![JohnSnowLabs](https://nlp.johnsnowlabs.com/assets/images/logo.png)

[![Open In Colab](https://colab.research.google.com/assets/colab-badge.svg)](https://colab.research.google.com/github/JohnSnowLabs/spark-nlp-workshop/blob/master/platforms/emr-airgapped/Download_Libraries_For_Airgapped_Environment.ipynb)

## 📦 Air-Gapped Setup: Spark NLP for Healthcare

This notebook demonstrates how to **download and prepare all necessary libraries and dependencies** for running **Spark NLP for Healthcare** in **air-gapped environments** — where direct internet access is restricted or completely unavailable.

It covers downloading essential resources such as:
- ✅ Spark NLP and Spark NLP for Healthcare **JAR** files  
- ✅ Corresponding **Python wheel (.whl)** packages  

Once downloaded, these files should be **uploaded to an internal storage** location (e.g., an **S3 bucket within your private VPC**) so they can be securely used within your air-gapped cluster.

**Impotant Note**:
- This notebook is designed for **Google Colab**. If you are using a different environment, you may need to adjust the code accordingly.
- **numpy** and **pandas** libraries should be downloaded according to the Python version used in your air-gapped cluster. You can download the specific versions of these libraries from the [Python Package Index (PyPI)](https://pypi.org/) or use the `pip download` command to get the appropriate versions.


# Define Variables

In [None]:
import json, os
from google.colab import files

if 'spark_jsl.json' not in os.listdir():
  license_keys = files.upload()
  os.rename(list(license_keys.keys())[0], 'spark_jsl.json')

with open('spark_jsl.json') as f:
    license_keys = json.load(f)

# Defining license key-value pairs as local variables
locals().update(license_keys)
os.environ.update(license_keys)

In [2]:
license_keys.keys()

dict_keys(['SPARK_NLP_LICENSE', 'SECRET', 'JSL_VERSION', 'PUBLIC_VERSION', 'SPARK_OCR_LICENSE', 'SPARK_OCR_SECRET', 'OCR_VERSION', 'AWS_ACCESS_KEY_ID', 'AWS_SECRET_ACCESS_KEY'])

Challenge 1 -
Return the passage of the air-gapped setup notebook from "Once downloaded, these" up to and including "the appropriate versions.", keeping every character unchanged.
Challenge 2 -
From the key names printed in the output at the end of the air-gapped setup notebook, list every key whose name contains the word VERSION.
Challenge 3 -
Continue the air-gapped setup notebook, starting immediately after its final line.

Entries taken from a collection
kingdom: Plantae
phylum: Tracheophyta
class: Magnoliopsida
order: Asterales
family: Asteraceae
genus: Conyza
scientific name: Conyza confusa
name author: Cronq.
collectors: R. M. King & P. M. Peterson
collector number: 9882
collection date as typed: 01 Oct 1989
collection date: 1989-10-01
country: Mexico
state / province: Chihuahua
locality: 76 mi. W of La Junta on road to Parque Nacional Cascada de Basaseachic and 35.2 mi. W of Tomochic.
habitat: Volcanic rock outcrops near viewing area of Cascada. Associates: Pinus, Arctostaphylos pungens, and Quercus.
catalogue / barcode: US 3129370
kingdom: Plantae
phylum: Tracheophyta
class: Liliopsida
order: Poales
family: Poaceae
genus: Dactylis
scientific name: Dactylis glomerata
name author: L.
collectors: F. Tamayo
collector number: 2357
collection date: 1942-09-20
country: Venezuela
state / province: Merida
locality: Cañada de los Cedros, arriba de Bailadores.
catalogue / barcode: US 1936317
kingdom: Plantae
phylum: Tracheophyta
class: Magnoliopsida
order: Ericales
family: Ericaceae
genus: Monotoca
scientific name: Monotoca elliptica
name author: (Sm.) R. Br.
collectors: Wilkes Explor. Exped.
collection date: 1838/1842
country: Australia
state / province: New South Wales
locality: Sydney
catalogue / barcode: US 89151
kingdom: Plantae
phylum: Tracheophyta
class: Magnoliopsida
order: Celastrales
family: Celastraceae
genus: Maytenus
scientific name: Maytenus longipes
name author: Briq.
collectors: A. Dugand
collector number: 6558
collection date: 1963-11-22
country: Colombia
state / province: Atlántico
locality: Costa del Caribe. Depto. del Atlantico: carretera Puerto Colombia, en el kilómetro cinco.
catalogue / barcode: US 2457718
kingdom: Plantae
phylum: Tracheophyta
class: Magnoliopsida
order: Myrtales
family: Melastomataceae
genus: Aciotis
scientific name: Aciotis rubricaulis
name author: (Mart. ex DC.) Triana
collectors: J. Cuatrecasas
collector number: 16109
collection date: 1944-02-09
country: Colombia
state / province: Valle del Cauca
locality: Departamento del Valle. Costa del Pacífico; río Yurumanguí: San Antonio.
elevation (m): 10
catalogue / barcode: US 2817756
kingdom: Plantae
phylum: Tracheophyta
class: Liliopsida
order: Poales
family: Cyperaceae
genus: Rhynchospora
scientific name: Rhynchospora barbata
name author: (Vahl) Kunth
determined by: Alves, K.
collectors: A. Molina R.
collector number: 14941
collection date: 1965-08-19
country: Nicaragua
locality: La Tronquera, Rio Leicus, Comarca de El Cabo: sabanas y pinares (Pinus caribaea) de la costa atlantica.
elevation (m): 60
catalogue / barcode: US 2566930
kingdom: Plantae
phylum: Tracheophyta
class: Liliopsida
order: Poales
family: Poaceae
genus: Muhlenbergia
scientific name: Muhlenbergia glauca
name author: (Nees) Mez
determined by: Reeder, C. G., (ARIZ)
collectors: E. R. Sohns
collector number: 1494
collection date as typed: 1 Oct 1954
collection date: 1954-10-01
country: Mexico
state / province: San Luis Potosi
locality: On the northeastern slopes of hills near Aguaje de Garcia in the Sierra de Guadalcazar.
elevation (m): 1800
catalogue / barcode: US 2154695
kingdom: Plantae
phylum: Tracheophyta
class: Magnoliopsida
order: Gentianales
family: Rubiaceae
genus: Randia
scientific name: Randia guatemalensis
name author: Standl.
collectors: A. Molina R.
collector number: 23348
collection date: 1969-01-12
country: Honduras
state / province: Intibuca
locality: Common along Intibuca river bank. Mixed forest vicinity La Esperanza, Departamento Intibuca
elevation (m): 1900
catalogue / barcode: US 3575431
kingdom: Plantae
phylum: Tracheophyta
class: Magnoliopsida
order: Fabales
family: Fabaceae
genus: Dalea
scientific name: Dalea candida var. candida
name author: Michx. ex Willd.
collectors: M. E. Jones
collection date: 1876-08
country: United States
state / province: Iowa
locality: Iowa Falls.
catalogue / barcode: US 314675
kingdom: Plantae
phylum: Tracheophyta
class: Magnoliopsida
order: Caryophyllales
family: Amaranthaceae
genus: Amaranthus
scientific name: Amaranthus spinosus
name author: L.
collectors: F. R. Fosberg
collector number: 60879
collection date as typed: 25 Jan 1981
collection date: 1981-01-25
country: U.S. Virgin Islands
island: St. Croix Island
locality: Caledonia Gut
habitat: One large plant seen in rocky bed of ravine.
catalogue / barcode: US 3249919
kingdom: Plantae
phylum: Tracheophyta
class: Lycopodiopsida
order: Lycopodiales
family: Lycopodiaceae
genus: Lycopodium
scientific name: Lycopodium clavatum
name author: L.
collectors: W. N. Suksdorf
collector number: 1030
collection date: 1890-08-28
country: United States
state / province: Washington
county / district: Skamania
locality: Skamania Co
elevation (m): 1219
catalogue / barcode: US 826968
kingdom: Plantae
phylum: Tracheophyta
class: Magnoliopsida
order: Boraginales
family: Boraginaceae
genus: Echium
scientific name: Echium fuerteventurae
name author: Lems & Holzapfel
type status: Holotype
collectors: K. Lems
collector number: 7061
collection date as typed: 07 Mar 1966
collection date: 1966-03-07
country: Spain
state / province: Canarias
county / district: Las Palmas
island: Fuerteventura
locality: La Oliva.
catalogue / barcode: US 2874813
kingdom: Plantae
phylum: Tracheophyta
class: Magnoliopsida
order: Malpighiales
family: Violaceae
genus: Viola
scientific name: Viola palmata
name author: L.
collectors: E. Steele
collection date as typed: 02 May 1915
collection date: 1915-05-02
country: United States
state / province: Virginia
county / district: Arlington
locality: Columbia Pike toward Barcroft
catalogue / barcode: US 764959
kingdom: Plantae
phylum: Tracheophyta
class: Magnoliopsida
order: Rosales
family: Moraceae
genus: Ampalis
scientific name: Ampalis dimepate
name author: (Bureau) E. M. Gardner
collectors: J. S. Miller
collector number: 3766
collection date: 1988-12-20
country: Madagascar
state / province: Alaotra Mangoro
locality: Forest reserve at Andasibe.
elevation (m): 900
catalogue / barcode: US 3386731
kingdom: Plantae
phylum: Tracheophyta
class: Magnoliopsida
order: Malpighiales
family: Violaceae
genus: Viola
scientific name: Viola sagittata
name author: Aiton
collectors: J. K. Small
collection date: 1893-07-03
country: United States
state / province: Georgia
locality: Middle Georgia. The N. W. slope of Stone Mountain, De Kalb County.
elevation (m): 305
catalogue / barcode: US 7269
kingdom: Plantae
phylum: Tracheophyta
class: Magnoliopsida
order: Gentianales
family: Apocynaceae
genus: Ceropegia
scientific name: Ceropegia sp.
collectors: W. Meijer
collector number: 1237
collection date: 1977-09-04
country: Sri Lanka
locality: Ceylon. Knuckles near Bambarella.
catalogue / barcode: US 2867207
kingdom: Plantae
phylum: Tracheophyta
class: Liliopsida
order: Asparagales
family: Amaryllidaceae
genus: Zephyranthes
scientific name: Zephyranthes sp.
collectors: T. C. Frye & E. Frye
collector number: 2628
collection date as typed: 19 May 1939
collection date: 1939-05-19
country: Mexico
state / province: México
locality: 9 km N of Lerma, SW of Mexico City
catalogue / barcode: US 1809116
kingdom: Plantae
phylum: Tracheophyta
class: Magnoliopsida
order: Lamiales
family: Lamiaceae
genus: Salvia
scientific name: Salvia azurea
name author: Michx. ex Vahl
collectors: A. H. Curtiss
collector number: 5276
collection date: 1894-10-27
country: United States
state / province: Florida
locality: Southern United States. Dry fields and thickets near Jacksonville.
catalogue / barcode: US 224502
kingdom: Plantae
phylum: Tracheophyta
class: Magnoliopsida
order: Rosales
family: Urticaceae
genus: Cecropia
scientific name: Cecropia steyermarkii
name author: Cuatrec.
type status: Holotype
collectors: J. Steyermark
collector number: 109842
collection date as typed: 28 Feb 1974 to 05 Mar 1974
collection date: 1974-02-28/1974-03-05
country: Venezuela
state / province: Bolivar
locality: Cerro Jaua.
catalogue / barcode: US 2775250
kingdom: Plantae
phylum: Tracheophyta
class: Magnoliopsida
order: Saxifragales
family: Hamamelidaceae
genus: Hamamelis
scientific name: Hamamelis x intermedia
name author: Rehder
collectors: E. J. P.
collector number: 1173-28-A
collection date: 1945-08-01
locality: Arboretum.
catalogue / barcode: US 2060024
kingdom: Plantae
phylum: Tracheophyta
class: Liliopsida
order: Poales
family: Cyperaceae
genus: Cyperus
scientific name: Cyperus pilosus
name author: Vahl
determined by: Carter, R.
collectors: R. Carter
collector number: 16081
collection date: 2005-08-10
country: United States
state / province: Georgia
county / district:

Written reply 1 -
Once downloaded, these files should be **uploaded to an internal storage** location (e.g., an **S3 bucket within your private VPC**) so they can be securely used within your air-gapped cluster.

**Impotant Note**:
- This notebook is designed for **Google Colab**. If you are using a different environment, you may need to adjust the code accordingly.
- **numpy** and **pandas** libraries should be downloaded according to the Python version used in your air-gapped cluster. You can download the specific versions of these libraries from the [Python Package Index (PyPI)](https://pypi.org/) or use the `pip download` command to get the appropriate versions.

Written reply 2 -
JSL_VERSION, PUBLIC_VERSION, OCR_VERSION

Written reply 3 -
# Download Jars

In [None]:
# Install awscli
!pip install -q awscli

In [4]:
# Download the appropriate Spark NLP assembly JAR depending on the environment.
# Only one of these JARs is needed:
# - If the machine has a GPU, download the GPU-optimized assembly JAR.
# - If the machine does not have a GPU, download the standard CPU assembly JAR.
#
# Both download commands are shown below for reference, but **you only need to run one of them**
# depending on your environment. Do not use both at the same time.

# Download Spark NLP assembly jar
!aws s3 cp --region us-east-2 s3://auxdata.johnsnowlabs.com/public/jars/spark-nlp-assembly-{PUBLIC_VERSION}.jar ./jars/spark-nlp-assembly-{PUBLIC_VERSION}.jar

# Download Spark NLP GPU jar
!aws s3 cp --region us-east-2 s3://auxdata.johnsnowlabs.com/public/jars/spark-nlp-gpu-assembly-{PUBLIC_VERSION}.jar ./jars/spark-nlp-gpu-assembly-{PUBLIC_VERSION}.jar


download: s3://auxdata.johnsnowlabs.com/public/jars/spark-nlp-assembly-6.0.3.jar to jars/spark-nlp-assembly-6.0.3.jar
download: s3://auxdata.johnsnowlabs.com/public/jars/spark-nlp-gpu-assembly-6.0.3.jar to jars/spark-nlp-gpu-assembly-6.0.3.jar


In [None]:
# Download Spark NLP for Healthcare jar
!aws s3 cp --region us-east-2 s3://pypi.johnsnowlabs.com/{SECRET}/spark-nlp-jsl-{JSL_VERSION}.jar ./jars/spark-nlp-jsl-{JSL_VERSION}.jar

# Download Python packages

In [6]:
# Download Spark NLP Python package
!pip download spark-nlp=={PUBLIC_VERSION} --dest ./python_libs

Collecting spark-nlp==6.0.3
  Downloading spark_nlp-6.0.3-py2.py3-none-any.whl.metadata (19 kB)
Downloading spark_nlp-6.0.3-py2.py3-none-any.whl (713 kB)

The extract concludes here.